TASK TO COMPLETE.
If a line in the data below holds the word "onze", copy it.

MATERIAL PROVIDED.
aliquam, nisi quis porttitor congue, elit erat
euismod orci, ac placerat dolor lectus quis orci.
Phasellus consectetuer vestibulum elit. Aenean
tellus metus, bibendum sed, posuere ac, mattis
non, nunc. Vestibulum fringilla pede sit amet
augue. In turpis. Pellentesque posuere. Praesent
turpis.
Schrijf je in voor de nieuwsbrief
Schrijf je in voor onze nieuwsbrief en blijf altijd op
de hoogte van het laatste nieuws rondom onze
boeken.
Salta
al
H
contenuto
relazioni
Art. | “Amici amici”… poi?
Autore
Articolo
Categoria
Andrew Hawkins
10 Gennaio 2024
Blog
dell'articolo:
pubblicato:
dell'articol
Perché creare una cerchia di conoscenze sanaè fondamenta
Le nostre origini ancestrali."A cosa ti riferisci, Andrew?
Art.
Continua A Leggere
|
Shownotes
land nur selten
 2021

---

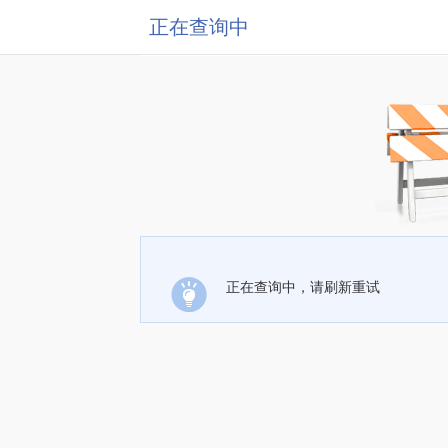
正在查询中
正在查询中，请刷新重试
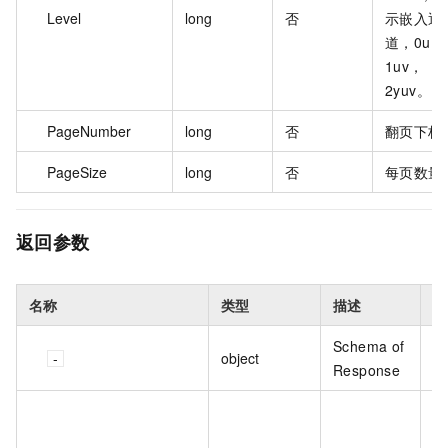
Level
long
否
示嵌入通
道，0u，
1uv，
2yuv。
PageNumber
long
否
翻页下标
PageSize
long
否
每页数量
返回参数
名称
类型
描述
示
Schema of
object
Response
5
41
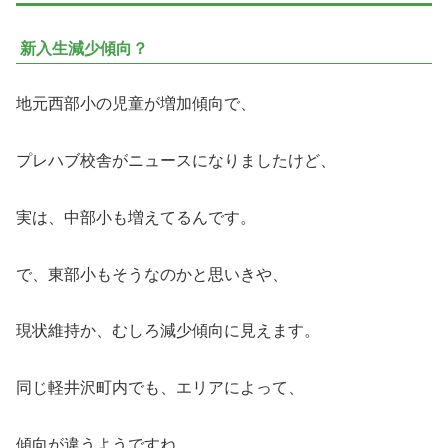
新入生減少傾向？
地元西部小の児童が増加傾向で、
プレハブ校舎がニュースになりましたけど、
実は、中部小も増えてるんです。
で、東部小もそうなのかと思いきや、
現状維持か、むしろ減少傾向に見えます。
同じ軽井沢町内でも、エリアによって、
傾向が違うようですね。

ANSWER FOR THE TASK.
Schrijf je in voor onze nieuwsbrief en blijf altijd op
de hoogte van het laatste nieuws rondom onze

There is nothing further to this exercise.